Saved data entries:
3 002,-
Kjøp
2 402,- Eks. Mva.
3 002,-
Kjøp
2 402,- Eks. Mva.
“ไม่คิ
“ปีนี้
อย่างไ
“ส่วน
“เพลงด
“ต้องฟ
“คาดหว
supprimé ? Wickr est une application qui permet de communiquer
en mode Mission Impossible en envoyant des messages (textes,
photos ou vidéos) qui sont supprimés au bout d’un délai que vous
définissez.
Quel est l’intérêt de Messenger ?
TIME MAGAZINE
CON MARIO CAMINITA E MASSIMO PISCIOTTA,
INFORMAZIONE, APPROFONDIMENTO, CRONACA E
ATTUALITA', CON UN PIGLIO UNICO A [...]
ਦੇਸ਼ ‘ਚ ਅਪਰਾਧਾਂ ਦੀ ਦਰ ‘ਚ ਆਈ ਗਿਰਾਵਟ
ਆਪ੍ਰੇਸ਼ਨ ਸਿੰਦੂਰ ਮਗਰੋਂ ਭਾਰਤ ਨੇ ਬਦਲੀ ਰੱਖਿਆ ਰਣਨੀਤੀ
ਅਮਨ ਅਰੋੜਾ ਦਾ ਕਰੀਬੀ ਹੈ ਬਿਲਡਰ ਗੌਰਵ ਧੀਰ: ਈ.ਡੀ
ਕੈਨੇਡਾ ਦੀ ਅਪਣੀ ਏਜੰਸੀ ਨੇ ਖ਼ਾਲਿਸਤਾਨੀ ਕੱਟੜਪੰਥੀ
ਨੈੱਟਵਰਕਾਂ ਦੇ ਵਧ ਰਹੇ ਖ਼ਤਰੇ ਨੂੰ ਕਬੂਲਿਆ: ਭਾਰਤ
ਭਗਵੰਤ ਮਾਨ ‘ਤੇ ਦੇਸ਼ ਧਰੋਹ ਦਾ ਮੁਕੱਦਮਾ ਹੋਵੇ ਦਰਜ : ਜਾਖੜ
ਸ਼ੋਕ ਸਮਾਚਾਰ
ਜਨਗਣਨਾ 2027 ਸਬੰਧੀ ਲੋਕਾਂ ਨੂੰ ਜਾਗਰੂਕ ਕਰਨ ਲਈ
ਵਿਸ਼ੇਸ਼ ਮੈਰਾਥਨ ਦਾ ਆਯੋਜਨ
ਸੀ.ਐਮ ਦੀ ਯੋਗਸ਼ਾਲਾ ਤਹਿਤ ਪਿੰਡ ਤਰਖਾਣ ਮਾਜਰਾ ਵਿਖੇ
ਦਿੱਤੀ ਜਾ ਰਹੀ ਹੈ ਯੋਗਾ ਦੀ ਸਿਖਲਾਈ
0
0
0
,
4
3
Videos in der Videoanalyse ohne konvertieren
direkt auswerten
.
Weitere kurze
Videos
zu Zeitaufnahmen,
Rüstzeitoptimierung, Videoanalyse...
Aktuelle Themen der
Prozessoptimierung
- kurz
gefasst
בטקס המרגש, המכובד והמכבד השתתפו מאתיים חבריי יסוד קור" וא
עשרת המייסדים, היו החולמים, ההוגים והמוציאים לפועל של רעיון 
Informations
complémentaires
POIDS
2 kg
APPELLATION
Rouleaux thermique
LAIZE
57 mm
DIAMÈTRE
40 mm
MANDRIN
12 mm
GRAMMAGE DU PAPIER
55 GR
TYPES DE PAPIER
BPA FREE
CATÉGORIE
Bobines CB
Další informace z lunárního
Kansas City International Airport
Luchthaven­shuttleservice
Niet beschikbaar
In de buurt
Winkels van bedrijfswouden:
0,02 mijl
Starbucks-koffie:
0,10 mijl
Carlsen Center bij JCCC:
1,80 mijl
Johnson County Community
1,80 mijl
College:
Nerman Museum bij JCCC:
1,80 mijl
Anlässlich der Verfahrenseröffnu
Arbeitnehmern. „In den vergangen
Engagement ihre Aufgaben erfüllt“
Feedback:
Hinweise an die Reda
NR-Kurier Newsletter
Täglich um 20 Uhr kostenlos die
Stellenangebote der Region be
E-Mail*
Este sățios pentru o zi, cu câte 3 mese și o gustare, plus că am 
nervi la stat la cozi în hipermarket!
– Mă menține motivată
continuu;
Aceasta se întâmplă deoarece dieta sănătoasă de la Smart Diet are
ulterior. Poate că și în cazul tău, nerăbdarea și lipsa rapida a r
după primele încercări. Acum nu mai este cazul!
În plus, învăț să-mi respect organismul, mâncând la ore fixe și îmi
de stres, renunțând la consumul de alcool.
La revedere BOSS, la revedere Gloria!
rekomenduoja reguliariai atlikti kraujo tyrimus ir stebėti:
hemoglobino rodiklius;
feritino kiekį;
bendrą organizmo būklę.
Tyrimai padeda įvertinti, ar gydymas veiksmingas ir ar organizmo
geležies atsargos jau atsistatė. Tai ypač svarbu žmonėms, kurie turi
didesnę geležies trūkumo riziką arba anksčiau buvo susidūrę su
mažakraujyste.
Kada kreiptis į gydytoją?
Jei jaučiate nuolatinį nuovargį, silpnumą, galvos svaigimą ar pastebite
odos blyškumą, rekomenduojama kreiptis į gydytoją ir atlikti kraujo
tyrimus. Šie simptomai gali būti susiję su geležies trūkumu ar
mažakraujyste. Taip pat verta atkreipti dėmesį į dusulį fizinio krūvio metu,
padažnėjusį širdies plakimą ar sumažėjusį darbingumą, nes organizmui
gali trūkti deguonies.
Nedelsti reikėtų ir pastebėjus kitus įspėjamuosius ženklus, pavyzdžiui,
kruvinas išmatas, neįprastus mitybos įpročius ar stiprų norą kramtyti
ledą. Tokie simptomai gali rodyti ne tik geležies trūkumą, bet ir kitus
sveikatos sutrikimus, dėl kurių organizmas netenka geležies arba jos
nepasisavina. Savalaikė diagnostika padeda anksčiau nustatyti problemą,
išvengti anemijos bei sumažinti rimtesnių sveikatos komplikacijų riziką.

**TASK DESCRIPTION:** Using the entries above, copy out all lines that contain the string "plus".

**SOLUTION FOR THIS PROBLEM:**
Este sățios pentru o zi, cu câte 3 mese și o gustare, plus că am 
În plus, învăț să-mi respect organismul, mâncând la ore fixe și îmi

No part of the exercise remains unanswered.